[Dataset]
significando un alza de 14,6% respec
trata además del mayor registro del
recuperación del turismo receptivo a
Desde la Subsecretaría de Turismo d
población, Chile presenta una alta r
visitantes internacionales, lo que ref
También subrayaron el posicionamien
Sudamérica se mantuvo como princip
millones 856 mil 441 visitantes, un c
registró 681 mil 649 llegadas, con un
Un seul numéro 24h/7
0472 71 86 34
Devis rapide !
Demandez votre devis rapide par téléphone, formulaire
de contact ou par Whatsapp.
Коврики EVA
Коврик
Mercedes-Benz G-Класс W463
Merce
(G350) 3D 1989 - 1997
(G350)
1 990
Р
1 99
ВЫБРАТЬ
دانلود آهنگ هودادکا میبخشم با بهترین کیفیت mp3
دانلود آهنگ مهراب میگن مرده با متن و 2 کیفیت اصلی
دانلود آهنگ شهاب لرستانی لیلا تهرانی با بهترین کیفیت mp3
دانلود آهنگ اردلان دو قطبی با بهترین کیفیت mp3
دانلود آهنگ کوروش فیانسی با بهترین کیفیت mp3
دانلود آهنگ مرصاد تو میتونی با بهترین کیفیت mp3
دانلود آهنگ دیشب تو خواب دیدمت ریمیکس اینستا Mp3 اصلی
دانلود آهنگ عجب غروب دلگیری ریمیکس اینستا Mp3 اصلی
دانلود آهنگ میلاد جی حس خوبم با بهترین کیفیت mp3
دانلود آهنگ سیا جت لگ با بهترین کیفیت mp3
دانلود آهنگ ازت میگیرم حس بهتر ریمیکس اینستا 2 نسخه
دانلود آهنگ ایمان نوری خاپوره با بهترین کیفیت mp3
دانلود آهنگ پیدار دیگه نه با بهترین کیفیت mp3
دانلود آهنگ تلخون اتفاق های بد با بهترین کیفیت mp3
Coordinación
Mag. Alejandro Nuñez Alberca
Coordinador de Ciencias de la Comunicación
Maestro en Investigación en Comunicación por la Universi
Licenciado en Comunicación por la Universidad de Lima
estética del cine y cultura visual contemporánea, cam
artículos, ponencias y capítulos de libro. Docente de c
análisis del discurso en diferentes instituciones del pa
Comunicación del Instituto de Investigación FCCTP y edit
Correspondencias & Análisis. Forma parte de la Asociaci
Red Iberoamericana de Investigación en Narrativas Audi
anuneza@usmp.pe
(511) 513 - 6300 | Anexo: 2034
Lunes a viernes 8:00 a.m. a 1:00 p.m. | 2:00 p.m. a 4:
[/Dataset]
▶ Work instructions: Render the stretch from the start of the records through the line containing "Sudamérica se mantuvo como princip" as a Markdown table with the columns Row and Text, omitting blank lines.

▶ Response to this exercise:
| Row | Text |
|---|---|
| 1 | significando un alza de 14,6% respec |
| 2 | trata además del mayor registro del |
| 3 | recuperación del turismo receptivo a |
| 4 | Desde la Subsecretaría de Turismo d |
| 5 | población, Chile presenta una alta r |
| 6 | visitantes internacionales, lo que ref |
| 7 | También subrayaron el posicionamien |
| 8 | Sudamérica se mantuvo como princip |